Vous expliquez dans votre livre que la direction du groupe qui vous a embauchée a décidé de faire tourner un nombre inchangé d’hypermarchés avec 9,3 % de salariés en moins. Comment a-t-elle pu imposer cette hausse du rythme de travail ?

Ce groupe est passé des mains des familles fondatrices à celles d’actionnaires financiers. Ils n’ont pas eu recours à des innovations techniques, ils ont forcé les gens à augmenter leur productivité horaire. Dans ce cadre, la direction n’hésite pas à demander aux gens de travailler plus vite. En caisse centrale, un palmarès des caissières est affiché chaque semaine : vous voyez le nombre d’articles/horaires que vous avez fait. Enfin, la réduction du nombre de salariés oblige à travailler plus vite. Quand la file s’allonge à votre caisse, vous n’avez pas d’autre choix. La situation l’exige.

Comment la paix sociale est-elle créée et maintenue ?
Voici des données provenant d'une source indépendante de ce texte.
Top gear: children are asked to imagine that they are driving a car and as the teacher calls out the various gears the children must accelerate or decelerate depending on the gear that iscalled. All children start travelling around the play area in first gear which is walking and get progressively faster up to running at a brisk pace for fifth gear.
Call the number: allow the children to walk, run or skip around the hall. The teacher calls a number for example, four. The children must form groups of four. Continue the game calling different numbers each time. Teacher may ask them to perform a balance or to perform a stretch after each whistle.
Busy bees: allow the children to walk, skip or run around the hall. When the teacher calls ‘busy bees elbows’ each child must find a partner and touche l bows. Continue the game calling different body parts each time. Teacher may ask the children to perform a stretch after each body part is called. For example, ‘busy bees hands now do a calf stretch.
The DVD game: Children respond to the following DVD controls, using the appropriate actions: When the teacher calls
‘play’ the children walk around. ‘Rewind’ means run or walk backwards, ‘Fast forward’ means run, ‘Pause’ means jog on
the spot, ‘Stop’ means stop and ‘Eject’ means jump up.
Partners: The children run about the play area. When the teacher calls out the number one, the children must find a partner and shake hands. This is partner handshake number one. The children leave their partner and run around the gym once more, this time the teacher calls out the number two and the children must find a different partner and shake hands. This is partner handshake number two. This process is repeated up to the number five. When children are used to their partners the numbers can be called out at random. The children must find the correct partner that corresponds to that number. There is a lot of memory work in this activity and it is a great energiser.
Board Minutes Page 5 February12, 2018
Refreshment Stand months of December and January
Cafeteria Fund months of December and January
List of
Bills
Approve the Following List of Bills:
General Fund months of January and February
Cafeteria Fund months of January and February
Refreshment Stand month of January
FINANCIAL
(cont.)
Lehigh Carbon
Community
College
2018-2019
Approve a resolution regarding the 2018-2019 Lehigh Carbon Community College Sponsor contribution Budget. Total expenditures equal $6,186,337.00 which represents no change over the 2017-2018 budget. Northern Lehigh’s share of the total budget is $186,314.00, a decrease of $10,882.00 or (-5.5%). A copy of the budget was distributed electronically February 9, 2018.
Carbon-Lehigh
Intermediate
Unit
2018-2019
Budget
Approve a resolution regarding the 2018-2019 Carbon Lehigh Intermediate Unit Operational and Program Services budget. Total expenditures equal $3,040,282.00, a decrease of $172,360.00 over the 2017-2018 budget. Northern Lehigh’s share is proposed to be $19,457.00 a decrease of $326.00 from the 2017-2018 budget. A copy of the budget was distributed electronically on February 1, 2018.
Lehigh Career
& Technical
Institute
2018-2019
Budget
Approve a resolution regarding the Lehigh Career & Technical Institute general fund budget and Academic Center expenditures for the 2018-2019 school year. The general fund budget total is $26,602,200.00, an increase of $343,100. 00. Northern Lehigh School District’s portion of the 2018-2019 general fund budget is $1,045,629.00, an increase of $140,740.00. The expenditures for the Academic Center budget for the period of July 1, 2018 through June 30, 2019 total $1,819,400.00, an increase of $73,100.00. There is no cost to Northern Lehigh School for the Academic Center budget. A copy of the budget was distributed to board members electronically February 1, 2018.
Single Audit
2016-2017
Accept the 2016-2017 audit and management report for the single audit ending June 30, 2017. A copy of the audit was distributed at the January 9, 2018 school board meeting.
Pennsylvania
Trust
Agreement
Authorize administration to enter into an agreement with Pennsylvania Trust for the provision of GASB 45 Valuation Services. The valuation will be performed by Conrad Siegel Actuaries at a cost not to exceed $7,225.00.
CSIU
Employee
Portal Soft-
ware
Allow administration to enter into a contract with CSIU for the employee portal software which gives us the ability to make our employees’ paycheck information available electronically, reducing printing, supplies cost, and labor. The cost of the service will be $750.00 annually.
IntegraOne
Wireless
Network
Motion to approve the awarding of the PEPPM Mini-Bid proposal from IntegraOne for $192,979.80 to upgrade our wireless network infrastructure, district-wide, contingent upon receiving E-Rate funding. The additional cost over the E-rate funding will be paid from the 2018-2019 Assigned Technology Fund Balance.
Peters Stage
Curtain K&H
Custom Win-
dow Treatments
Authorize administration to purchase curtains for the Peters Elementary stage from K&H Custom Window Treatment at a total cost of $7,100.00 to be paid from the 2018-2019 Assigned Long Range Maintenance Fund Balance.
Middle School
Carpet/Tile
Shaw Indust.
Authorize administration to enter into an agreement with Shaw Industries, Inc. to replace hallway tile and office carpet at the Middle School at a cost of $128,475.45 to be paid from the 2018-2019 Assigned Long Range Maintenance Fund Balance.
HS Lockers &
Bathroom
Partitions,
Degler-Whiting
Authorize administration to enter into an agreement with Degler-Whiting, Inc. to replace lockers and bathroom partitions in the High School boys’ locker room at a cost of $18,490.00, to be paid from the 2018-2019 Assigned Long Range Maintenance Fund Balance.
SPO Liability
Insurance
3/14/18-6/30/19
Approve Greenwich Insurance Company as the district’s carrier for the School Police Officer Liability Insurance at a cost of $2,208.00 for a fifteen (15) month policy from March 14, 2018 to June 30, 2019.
Politiquement et scientifiquement, on se demande pourquoi les salariés consentent à de tels efforts. Mais plutôt que de se demander pourquoi ils ne se révoltaient pas, j’ai cherché à interroger les dispositifs qui empêchent cette action contestataire. Il y a des dispositifs qui rendent impossible la contestation, notamment au niveau du recrutement d’une population docile et moins diplômée. C’est étonnant de voir que dans un secteur dans lequel on a surtout besoin de gens les soirs et les week-ends, on recrute principalement des mères de famille dont le métier de caissière représente souvent la seule chance d’avoir une relative sécurité financière.

Vous pensez que la grande distribution recrute prioritairement des sous-diplômés ?

Je ne pense pas que ce soit aussi machiavélique que ça, c’est simplement l’un des rares secteurs où votre situation familiale et votre cursus scolaire n’importent pas. Le recrutement se fonde sur deux uniques critères : la disponibilité et la discipline. Le manque d’expérience n’est jamais considéré comme un problème. Il y a d’autres dispositifs qui expliquent la faible contestation, comme le fait de donner des horaires variant constamment ou d’empêcher les employées de parler entre elles en caisse. Ainsi, les caissières se connaissent souvent peu, elles sont isolées, ce qui évite la montée d’une colère collective.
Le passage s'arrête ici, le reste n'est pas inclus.